Every documentary film is a journey, just not always across four continents. But that’s the arduous path that married filmmaking team Elisabeth Haviland James and Revere La Noue are taking to shoot Overland, a feature-length film about the ancient art of falconry, or hunting with birds of prey.
Tracing the spread of the 6,000-year-old tradition, James and La Noue have filmed, or are planning shoots, in Mongolia, the United Arab Emirates, European countries including Italy and Scotland, and the American West. It’s no coincidence that the development of modern civilization traced a similar arc across the globe.
“These birds enabled nomadic tribes to survive without agriculture because they are sight hunters,” La Noue says. “They could fly high up and hunt prey that people couldn’t see from their camel’s back. It made being a nomad or Bedouin possible in a way that other forms of hunting couldn’t. So it enabled early people to not have to stay in one place. They could falcon while on caravan.”
Thus far, James and La Noue have shot high-definition video on location in Kansas and the UAE, gaining unprecedented access to Emirati falcon racer Khalifa bin Mejren’s breeding and training facility. Along with American falconer Lauren McGough, a former president of the Oklahoma Falconers’ Association, Khalifa is the star of the character-focused Overland to this point.
“He’s the Michael Jordan of competitive falcon racing,” says James, an Emmy- and Peabody Award winner who also coproduced (with HBO) and edited the Oscar-shortlisted The Loving Story. “In an effort to keep this national heritage tradition alive, the Crown Prince in Dubai and the government in Abu Dhabi have decided to start these falcon races, and Khalifa is a world champion.”

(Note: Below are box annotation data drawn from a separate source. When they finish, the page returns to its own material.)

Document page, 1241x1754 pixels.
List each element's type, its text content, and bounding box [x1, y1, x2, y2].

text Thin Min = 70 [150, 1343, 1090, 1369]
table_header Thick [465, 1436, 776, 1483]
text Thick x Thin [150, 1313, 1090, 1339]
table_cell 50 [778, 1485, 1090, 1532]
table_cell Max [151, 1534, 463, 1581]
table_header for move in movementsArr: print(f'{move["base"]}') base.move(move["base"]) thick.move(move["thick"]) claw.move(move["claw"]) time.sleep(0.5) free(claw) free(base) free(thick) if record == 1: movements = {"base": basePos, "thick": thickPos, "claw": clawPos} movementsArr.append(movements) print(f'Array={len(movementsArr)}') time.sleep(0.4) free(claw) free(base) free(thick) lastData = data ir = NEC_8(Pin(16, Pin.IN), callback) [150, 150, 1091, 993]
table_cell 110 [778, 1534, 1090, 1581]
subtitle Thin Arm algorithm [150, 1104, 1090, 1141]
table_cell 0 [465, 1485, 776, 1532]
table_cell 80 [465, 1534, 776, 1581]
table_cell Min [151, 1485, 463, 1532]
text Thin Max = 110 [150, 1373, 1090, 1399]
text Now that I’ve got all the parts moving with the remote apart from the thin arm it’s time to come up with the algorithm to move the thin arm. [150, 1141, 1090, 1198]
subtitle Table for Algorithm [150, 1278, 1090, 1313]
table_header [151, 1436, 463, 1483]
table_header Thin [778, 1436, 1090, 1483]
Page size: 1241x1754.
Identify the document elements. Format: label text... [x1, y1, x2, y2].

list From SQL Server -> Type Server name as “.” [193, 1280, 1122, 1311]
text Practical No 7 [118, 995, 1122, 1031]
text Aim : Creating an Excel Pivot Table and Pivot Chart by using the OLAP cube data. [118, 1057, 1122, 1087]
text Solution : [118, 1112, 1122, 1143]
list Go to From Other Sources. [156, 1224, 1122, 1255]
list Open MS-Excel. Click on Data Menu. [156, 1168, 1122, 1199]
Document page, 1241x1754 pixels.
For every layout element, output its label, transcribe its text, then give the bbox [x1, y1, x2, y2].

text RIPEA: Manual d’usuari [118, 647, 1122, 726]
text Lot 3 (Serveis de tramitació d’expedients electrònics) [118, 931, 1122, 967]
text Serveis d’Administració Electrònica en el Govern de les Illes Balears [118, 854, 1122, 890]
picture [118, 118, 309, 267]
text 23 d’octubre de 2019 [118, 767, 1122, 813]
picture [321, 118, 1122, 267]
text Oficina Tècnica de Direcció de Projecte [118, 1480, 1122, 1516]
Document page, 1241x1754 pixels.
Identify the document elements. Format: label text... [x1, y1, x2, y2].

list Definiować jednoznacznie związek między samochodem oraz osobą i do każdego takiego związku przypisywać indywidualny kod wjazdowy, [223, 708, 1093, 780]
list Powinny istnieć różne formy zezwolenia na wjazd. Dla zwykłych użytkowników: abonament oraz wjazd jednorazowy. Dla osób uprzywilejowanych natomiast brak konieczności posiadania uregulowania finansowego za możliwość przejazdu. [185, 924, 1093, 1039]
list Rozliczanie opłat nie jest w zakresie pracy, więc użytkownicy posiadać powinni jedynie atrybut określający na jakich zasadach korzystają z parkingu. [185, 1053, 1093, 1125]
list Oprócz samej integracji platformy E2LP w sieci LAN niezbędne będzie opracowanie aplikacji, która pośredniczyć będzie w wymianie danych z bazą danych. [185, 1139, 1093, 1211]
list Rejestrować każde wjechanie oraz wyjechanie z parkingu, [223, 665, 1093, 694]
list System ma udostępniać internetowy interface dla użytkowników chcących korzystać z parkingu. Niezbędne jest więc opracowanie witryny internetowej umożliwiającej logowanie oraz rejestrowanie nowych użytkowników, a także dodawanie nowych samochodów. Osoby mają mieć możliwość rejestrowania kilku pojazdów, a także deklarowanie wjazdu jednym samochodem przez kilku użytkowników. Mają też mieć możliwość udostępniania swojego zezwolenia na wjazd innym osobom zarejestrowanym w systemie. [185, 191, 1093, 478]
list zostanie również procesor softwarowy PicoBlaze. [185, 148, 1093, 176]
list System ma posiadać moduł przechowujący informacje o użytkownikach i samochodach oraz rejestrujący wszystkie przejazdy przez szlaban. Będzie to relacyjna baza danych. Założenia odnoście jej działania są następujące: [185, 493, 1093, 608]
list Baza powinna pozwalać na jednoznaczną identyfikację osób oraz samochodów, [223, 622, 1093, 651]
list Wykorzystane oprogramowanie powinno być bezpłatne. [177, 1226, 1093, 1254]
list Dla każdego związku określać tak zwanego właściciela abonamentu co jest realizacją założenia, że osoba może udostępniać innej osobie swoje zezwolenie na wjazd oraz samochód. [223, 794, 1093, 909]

The film is sponsored by the Southern Documentary Fund and received seed funding from a National Endowment for the Humanities “Bridging Cultures Through Film” grant; the filmmakers also recently raised more than $20,000 in a crowdfunding campaign.
At the start of the project, James and La Noue intended to survey falconry across far-flung places in the hope of finding interconnections. They found that falconry continuously weaves disparate cultures and people together. McGough is getting her Ph.D. in cultural anthropology at St. Andrews in Scotland, studying Mongolian eagle hunters. Meanwhile, Khalifa’s champion racing falcon is bred from Scottish and American parents, and Khalifa holds one of the few permits to legally trap birds in Mongolia. Drop the Emirati’s name with dirt hawkers in the Midwest and you may find they’ve emailed him that week.
For La Noue and James, who are making Overland through their independent production company, The Falconbridge Collection, these cultural bridges have political potential in a difficult moment for the Western and Muslim worlds. In 1229, a mutual love of falconry helped Holy Roman Emperor Frederick II and Al-Kamil, the Sultan of Egypt, negotiate the opening of Jerusalem to the Christian world in what’s known as the Bloodless Crusade. It seems a relevant precedent.
Hoping to complete production by the end of 2016, the filmmakers will be spending almost as much time in the air as the birds they’re filming. They plan to shoot this winter in the western United States as well as in France and Italy. Then they’ll be in Scotland in the spring or summer before the back half of the year takes them to Ireland, Mongolia and again to the UAE. Amid that busy travel schedule, they’re on the verge of announcing a “Talon to Table” fundraiser dinner planned for Durham this spring.
While Overland shows the power of falconry as a cultural connector, it also affords the opportunity to marvel at the craft of the practice as well as the magnificent birds themselves. James and La Noue convey their awe of the animals’ majesty through high-definition close-ups and drone footage that swoops and circles in bird-like patterns. The falconers share that awe, describing the essential wildness of the birds even as they’re perching on a gloved hand.
“Part of the excitement of the art form is that, every time you let your bird go, it could simply fly away,” James says. “It could be the last time you see it. They’re totally free.”
La Noue agrees. “Falconers say that humans evolve, but birds don’t. They love the timelessness of that. They’re hunting with the same bird that people hunted with 6,000 years ago. Civilization has changed, but the birds haven’t. That’s a really beautiful idea.”
Correction: This article originally misidentified the production company behind Overland. It is The Falconbridge Collection, not Thornapple Films.
This article appeared in print with the headline “Millennial Falcon.”